▸ Task to carry out: Filter the records below for the word "down". Copy each line that holds it.

[Saved entries]
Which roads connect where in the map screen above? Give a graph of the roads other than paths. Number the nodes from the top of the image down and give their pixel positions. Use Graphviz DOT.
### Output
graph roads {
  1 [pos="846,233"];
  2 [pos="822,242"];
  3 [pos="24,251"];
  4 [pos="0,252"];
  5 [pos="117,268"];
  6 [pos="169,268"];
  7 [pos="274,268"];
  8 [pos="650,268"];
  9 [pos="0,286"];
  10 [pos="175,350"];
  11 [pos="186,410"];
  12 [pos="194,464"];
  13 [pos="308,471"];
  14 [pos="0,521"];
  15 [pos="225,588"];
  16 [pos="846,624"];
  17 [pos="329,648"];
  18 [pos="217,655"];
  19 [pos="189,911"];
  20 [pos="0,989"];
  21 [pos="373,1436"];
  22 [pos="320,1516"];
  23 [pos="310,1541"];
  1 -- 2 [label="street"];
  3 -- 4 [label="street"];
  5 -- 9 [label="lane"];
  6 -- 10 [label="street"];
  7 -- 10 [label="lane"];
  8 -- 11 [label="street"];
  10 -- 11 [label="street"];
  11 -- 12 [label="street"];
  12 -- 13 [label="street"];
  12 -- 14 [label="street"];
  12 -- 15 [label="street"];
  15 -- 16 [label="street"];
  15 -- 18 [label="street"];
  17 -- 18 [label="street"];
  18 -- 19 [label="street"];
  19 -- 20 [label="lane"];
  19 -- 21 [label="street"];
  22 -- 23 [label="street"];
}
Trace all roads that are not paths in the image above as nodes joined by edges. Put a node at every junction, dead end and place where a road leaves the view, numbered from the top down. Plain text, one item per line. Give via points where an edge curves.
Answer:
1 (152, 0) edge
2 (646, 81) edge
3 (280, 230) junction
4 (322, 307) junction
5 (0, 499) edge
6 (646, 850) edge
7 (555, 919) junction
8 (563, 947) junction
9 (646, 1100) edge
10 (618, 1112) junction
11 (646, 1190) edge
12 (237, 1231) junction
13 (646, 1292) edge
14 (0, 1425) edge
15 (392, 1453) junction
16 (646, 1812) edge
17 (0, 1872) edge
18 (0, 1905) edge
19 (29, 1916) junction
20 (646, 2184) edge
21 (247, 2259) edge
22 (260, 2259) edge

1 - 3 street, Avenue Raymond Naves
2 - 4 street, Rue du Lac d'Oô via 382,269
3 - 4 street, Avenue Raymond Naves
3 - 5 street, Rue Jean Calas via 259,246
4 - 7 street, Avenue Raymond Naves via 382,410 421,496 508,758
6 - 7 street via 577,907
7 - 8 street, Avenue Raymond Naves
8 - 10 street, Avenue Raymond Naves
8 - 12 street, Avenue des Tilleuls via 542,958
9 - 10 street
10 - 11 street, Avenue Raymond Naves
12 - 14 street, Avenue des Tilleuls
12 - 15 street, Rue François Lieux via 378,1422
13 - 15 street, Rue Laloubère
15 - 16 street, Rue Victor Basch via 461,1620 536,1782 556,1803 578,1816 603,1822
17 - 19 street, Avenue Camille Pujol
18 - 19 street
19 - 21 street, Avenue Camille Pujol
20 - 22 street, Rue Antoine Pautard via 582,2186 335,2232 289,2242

▸ Task output:
Which roads connect where in the map screen above? Give a graph of the roads other than paths. Number the nodes from the top of the image down and give their pixel positions. Use Graphviz DOT.
Trace all roads that are not paths in the image above as nodes joined by edges. Put a node at every junction, dead end and place where a road leaves the view, numbered from the top down. Plain text, one item per line. Give via points where an edge curves.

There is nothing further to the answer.